Fake pollutant emissions | Engine manufacturer Cummins will pay US1.6 billion to avoid a lawsuit in the US.
(New York) The American engine manufacturer Cummins, accused of having installed equipment to cheat the exhaust emissions controls of hundreds of thousands of Ram brand vehicles (Stellantis), will pay 1.67 billion of US dollars to avoid a trial, the Justice Department announced Friday.
The department specifies that an agreement in principle was reached with the company on the one hand, and the American federal authorities and the State of California on the other, to extinguish proceedings “for violation of the law on quality air”, the Clean Air Act (CAA).
This agreement must still be validated by a federal court in the capital Washington.
According to Attorney General Merrick Garland, quoted in the press release, if the agreement takes this final step, it will be the largest sanction ever imposed under the CAA, adopted in 1963, and the second largest for a case linked to environmental pollution.
The largest sanction was applied to the oil group BP as part of an agreement to pay $20 billion to avoid a trial linked to the Deepwater Horizon oil spill in 2010, considered the most serious in history .
The CAA law requires that “vehicle and engine manufacturers ensure that their products comply with the emission limits” of exhaust gases, recalls the department.

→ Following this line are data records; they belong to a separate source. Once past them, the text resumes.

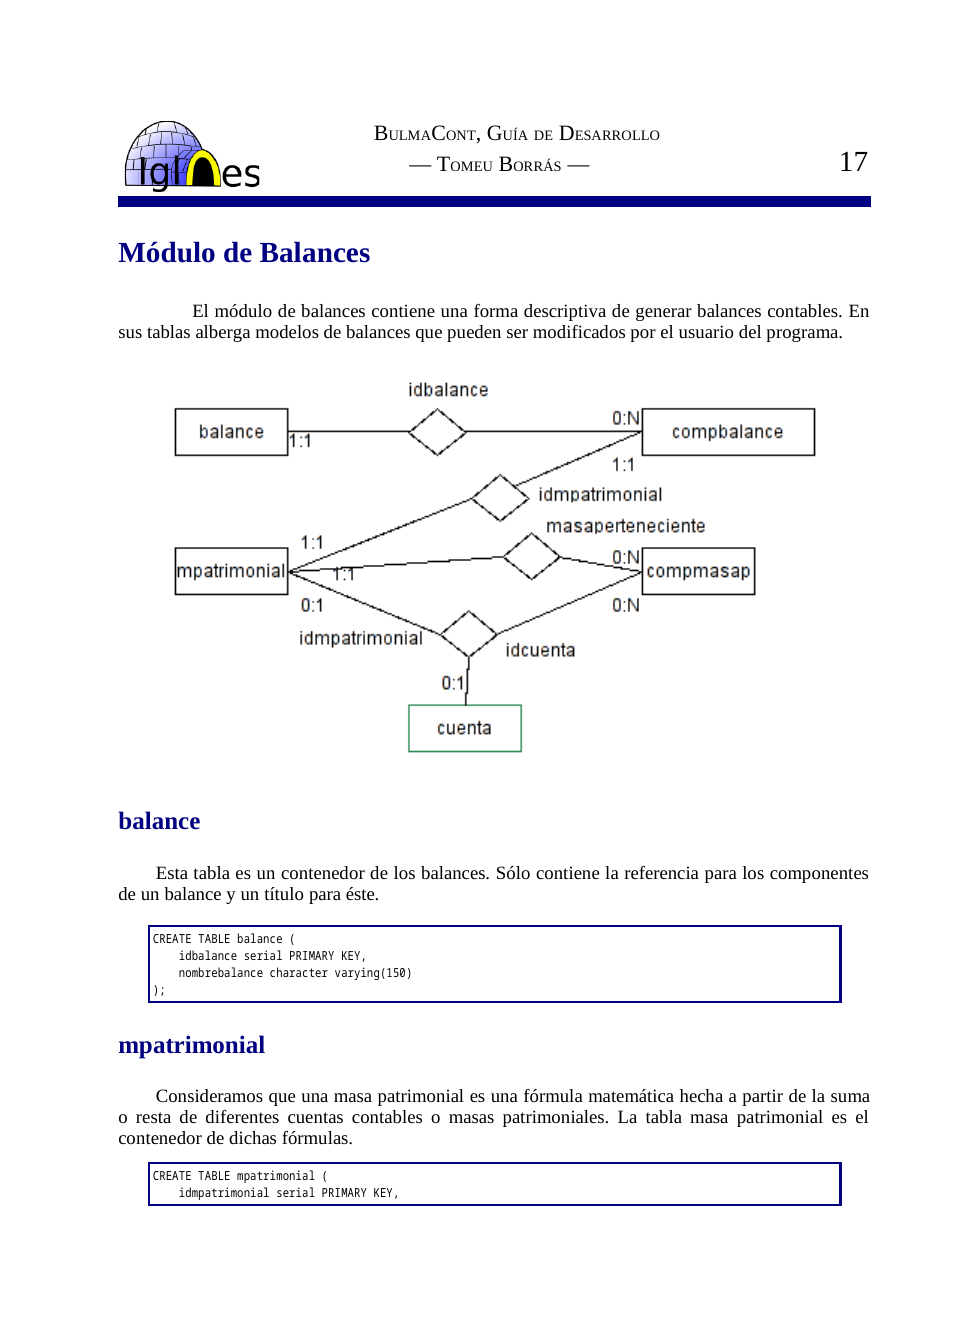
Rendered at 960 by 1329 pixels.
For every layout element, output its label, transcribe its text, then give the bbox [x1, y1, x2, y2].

picture [161, 362, 829, 766]
text El módulo de balances contiene una forma descriptiva de generar balances contables. En sus tablas alberga modelos de balances que pueden ser modificados por el usuario del programa. [118, 301, 871, 342]
text CREATE TABLE mpatrimonial ( [150, 1164, 839, 1179]
text idbalance serial PRIMARY KEY, [150, 942, 839, 959]
text CREATE TABLE balance ( [150, 927, 839, 942]
text Módulo de Balances [118, 236, 871, 268]
text Consideramos que una masa patrimonial es una fórmula matemática hecha a partir de la suma o resta de diferentes cuentas contables o masas patrimoniales. La tabla masa patrimonial es el contenedor de dichas fórmulas. [118, 1086, 871, 1148]
text balance [118, 807, 871, 835]
picture [124, 121, 260, 192]
text idmpatrimonial serial PRIMARY KEY, [150, 1179, 839, 1204]
text nombrebalance character varying(150) [150, 959, 839, 976]
text mpatrimonial [118, 1031, 871, 1058]
text ); [150, 976, 839, 1001]
text Esta tabla es un contenedor de los balances. Sólo contiene la referencia para los componentes de un balance y un título para éste. [118, 863, 871, 904]
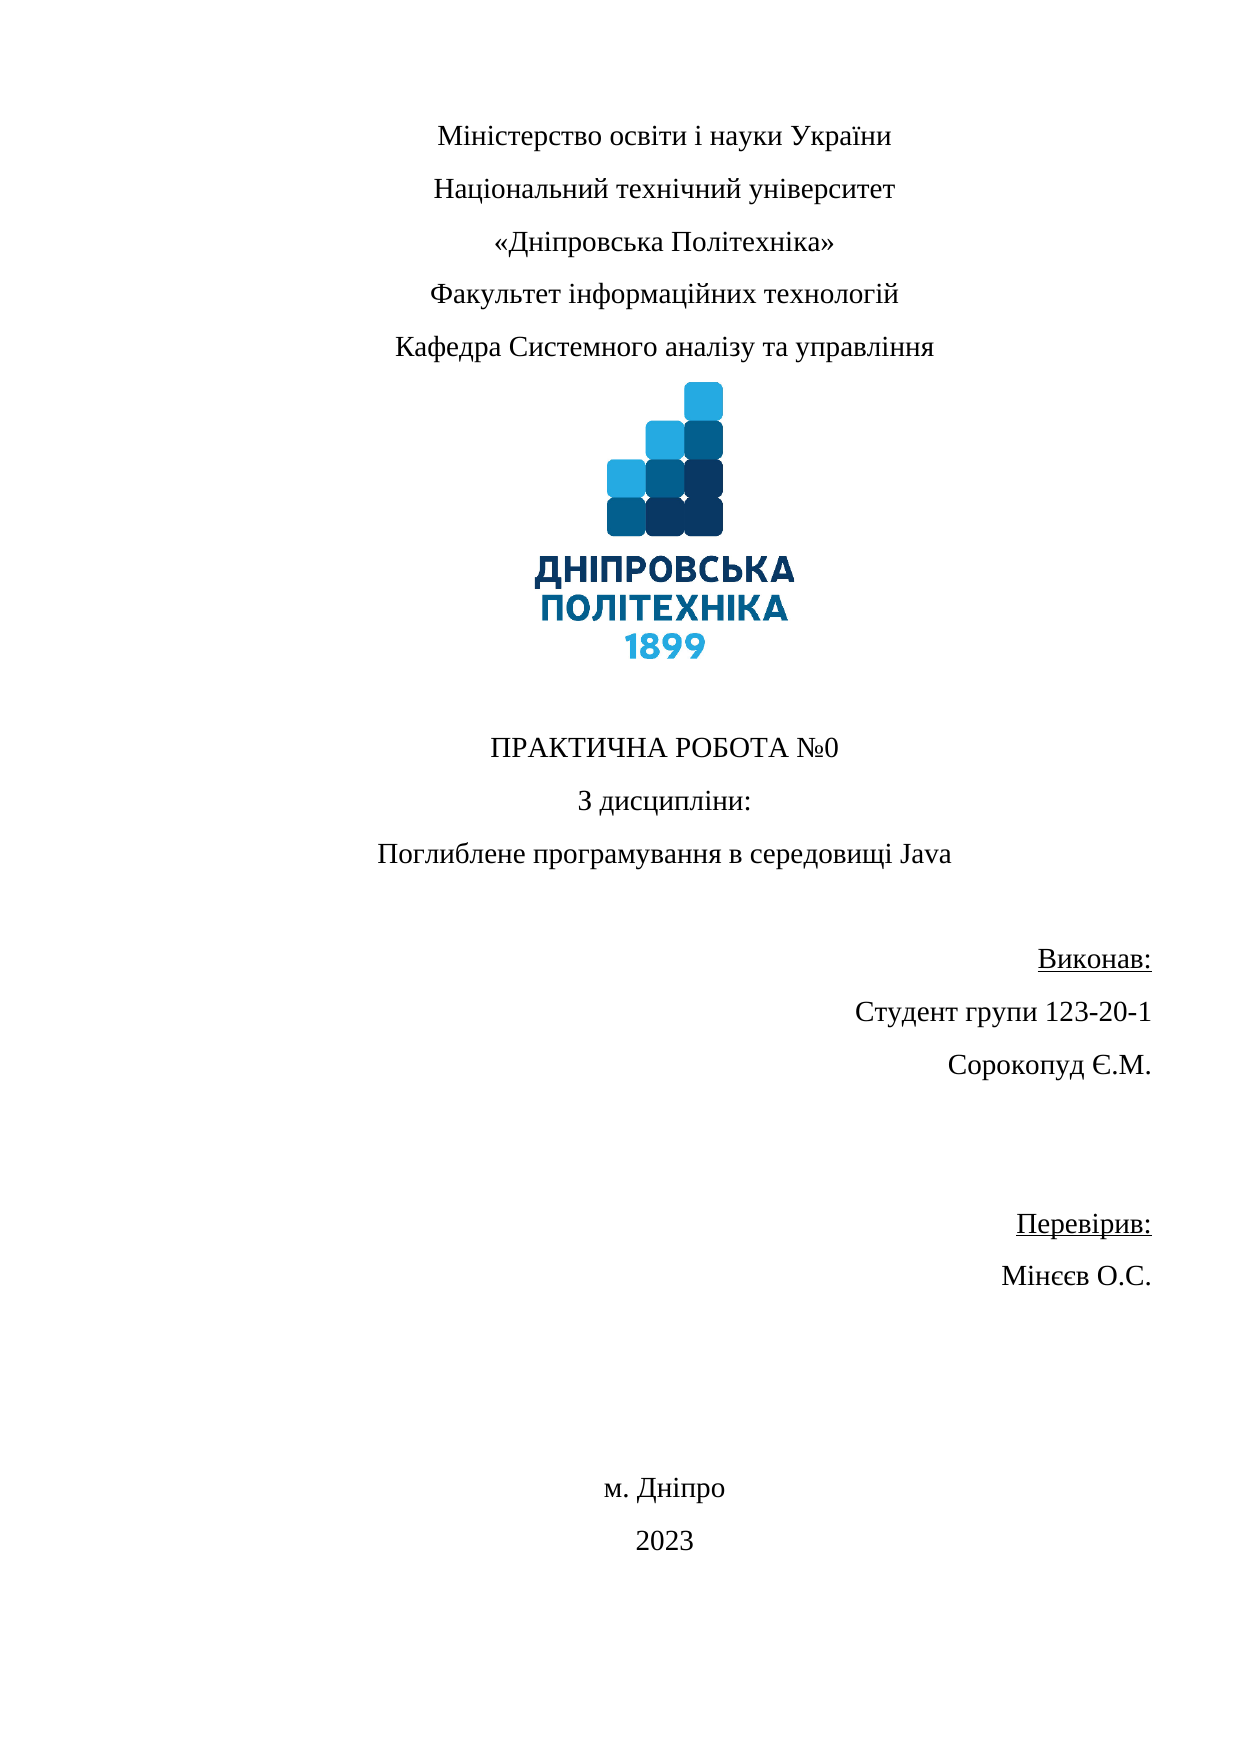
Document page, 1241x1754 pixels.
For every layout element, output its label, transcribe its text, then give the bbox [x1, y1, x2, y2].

But Cummins is accused of having installed “equipment” – spare parts or software – making it possible to thwart the devices controlling these emissions, “by bypassing them, deceiving them or making them inoperable”.
Between 2013 and 2023
The department says the company is suspected of installing such equipment on 630,000 Ram 2500 and Ram 3500 pickup engines between 2013 and 2019.
It is also accused of having installed an “auxiliary emissions control device” on 330,000 copies of these same two models between 2019 and 2023.

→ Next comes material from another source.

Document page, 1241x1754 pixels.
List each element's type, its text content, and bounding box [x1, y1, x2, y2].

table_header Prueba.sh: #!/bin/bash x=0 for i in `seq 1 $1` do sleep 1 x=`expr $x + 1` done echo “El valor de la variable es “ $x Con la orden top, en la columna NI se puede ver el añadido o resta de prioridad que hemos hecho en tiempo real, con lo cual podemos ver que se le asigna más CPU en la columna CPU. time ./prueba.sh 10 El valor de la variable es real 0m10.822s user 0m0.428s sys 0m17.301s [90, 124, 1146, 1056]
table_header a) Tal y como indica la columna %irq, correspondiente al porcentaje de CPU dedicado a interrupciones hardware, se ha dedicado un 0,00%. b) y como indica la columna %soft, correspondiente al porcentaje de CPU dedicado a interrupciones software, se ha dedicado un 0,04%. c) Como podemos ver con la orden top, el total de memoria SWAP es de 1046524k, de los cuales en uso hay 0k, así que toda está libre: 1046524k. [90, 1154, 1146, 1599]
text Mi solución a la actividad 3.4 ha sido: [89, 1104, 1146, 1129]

Asked by AFP, the Stellantis group – owner of the Ram brand – referred to Cummins for further details concerning this matter, simply indicating that Cummins was still one of its suppliers.
In a statement, the engine manufacturer said it had carried out “a thorough internal review and worked collaboratively with regulators for more than four years”.
“The company has found no evidence that anyone acted in bad faith and does not recognize any wrongdoing,” she said, specifying that the recall of the vehicles concerned had begun. It has already set aside $59 million to cover the costs.
But it will include in its accounts for the fourth quarter of 2023 a charge of around $2.04 billion for several cases involving a total of around a million vans.
Cummins, founded in Columbus, Indiana, in 1919, has some 73,600 employees. In 2022, it achieved revenue of $28.1 billion and net profit of $2.2 billion.
This is not the first time that a case of vehicle emissions cheating has occurred, the most emblematic being “Dieselgate”, which caused a global scandal and heavily damaged the reputation of the German automobile industry.
In 2015, following accusations from the American environmental agency (EPA), Volkswagen admitted to having equipped eleven million “EA 189” type engines on its diesel vehicles with software capable of making them appear less polluting. during laboratory and road tests.
The group has since had to pay more than thirty billion euros in reimbursements, compensation and legal costs.